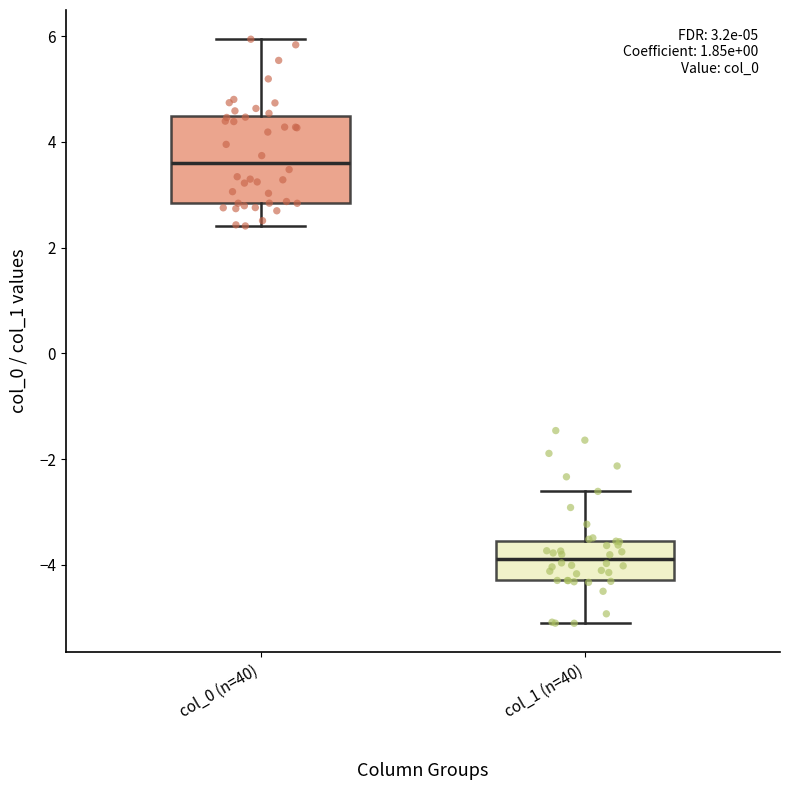

Comparing the boxes themselves (not the whiskers), which one is the tallest?

col_0 (n=40)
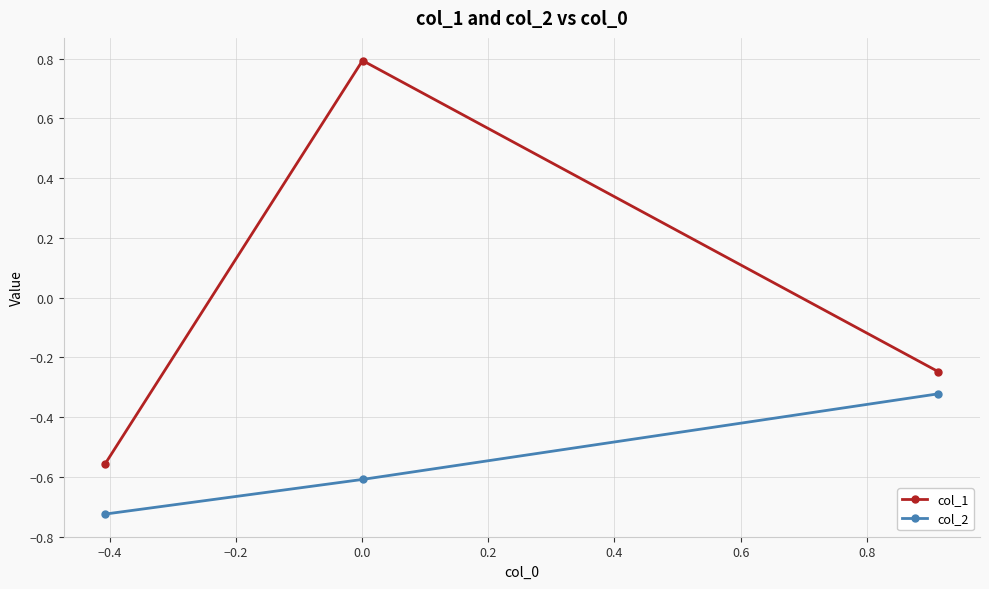

What is the difference between the maximum and minimum values in the col_1 series?

1.3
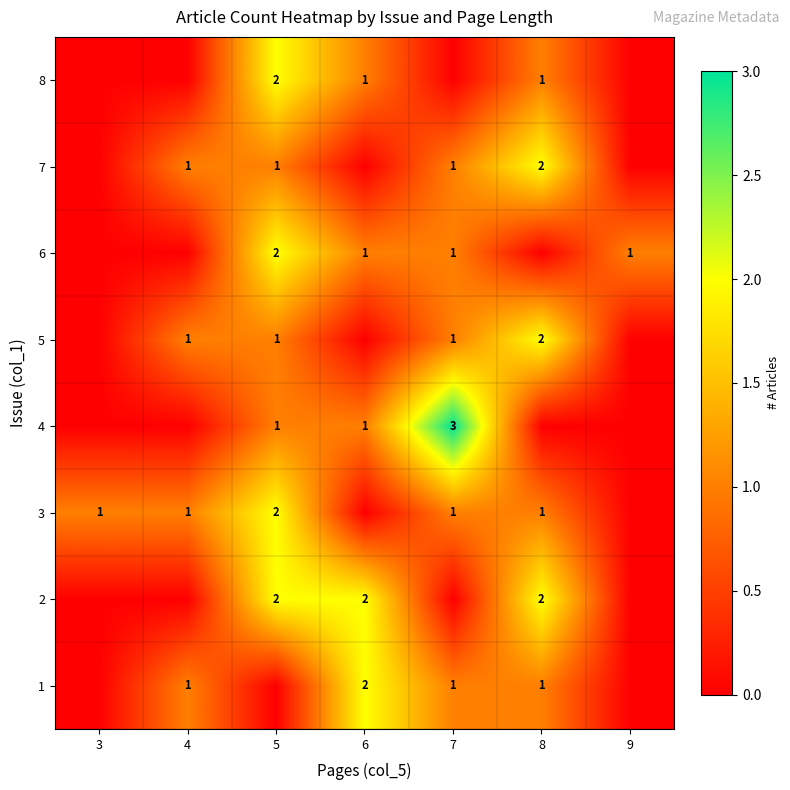

True or false: 3 has a value of 3 at 5.

False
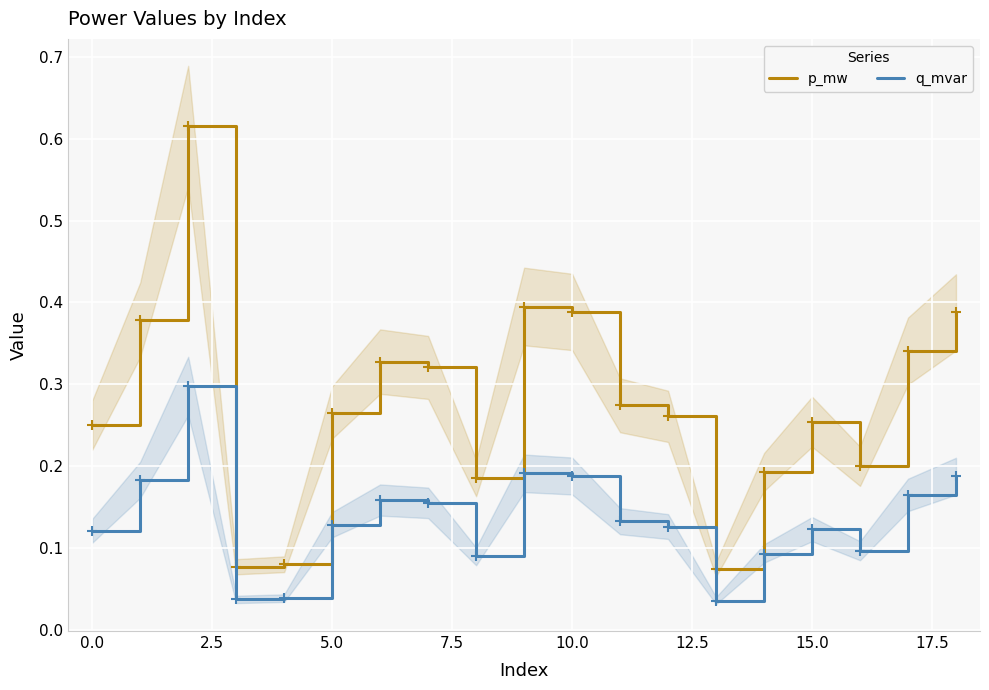

Reading left to right, what are all the values shown in this chart?

p_mw: 0.3	0.4	0.6	0.1	0.1	0.3	0.3	0.3	0.2	0.4	0.4	0.3	0.3	0.1	0.2	0.3	0.2	0.3	0.4
q_mvar: 0.1	0.2	0.3	0.0	0.0	0.1	0.2	0.2	0.1	0.2	0.2	0.1	0.1	0.0	0.1	0.1	0.1	0.2	0.2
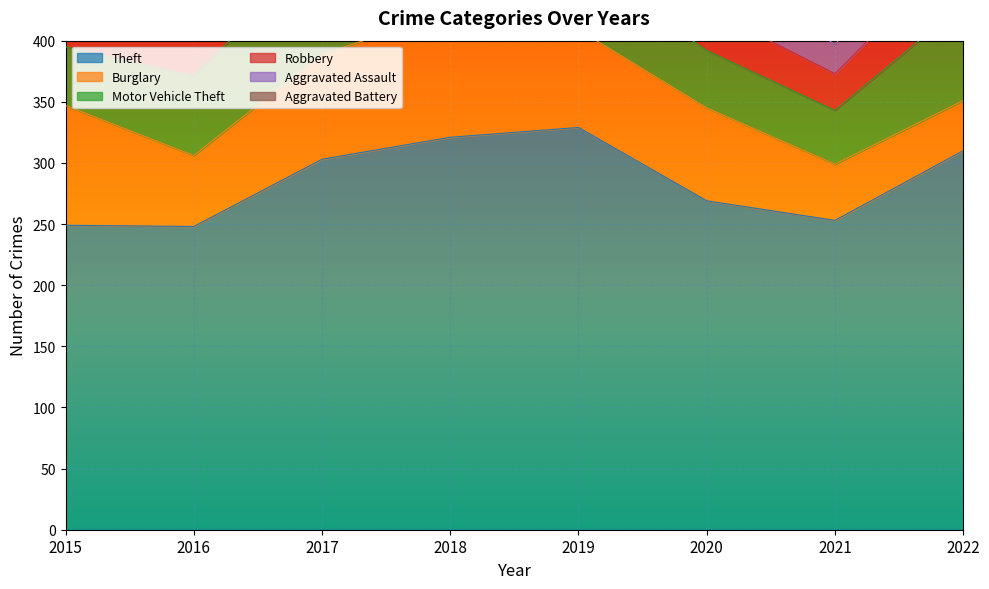

True or false: Theft and Aggravated Battery intersect in this chart.

False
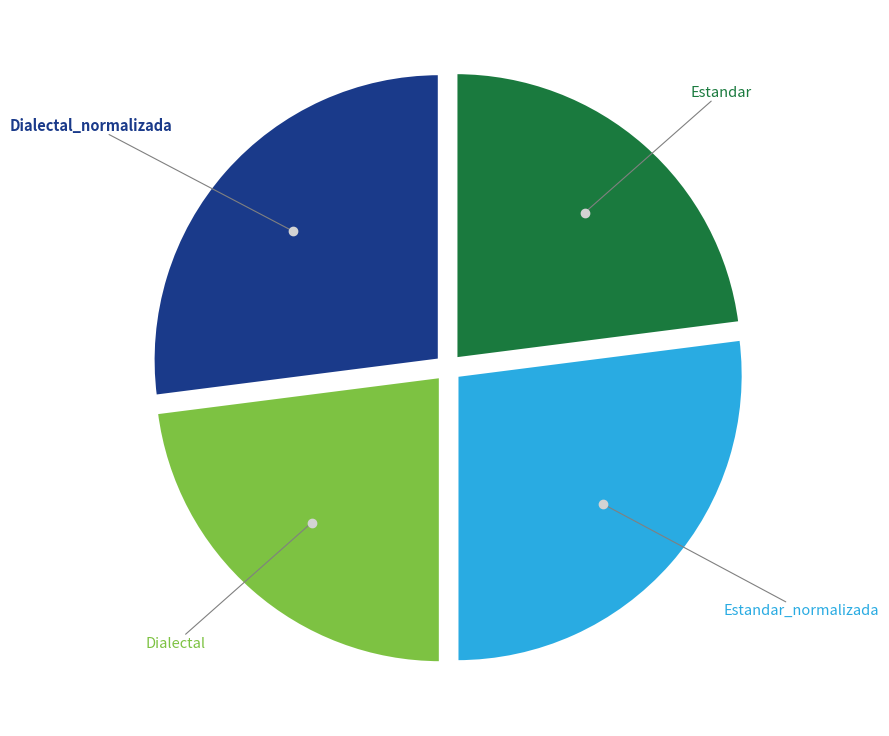

Is there any slice that represents more than half of the pie?

No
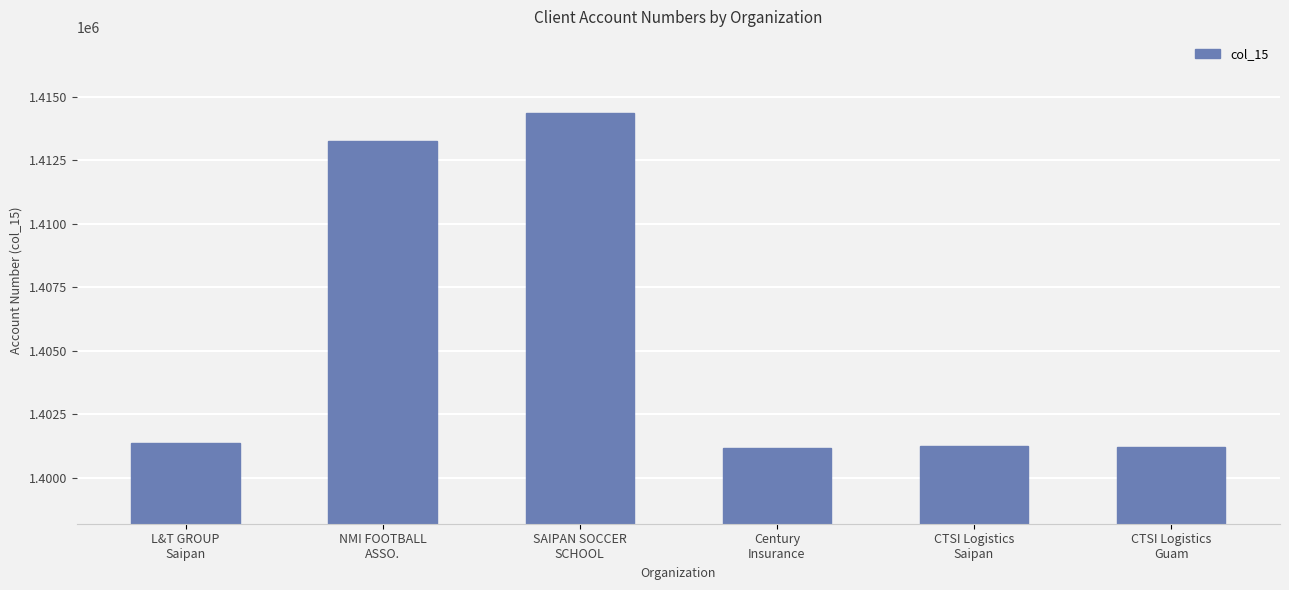

True or false: the data shows 1401378 at L&T GROUP
Saipan.

True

_ _ _ _

*Task brief:* Reproduce the entire listing above verbatim, omitting the pictures.

*Answer space:*
Comparing the boxes themselves (not the whiskers), which one is the tallest?

col_0 (n=40)

What is the difference between the maximum and minimum values in the col_1 series?

1.3

True or false: 3 has a value of 3 at 5.

False

Reading left to right, what are all the values shown in this chart?

p_mw: 0.3	0.4	0.6	0.1	0.1	0.3	0.3	0.3	0.2	0.4	0.4	0.3	0.3	0.1	0.2	0.3	0.2	0.3	0.4
q_mvar: 0.1	0.2	0.3	0.0	0.0	0.1	0.2	0.2	0.1	0.2	0.2	0.1	0.1	0.0	0.1	0.1	0.1	0.2	0.2

True or false: Theft and Aggravated Battery intersect in this chart.

False

Is there any slice that represents more than half of the pie?

No

True or false: the data shows 1401378 at L&T GROUP
Saipan.

True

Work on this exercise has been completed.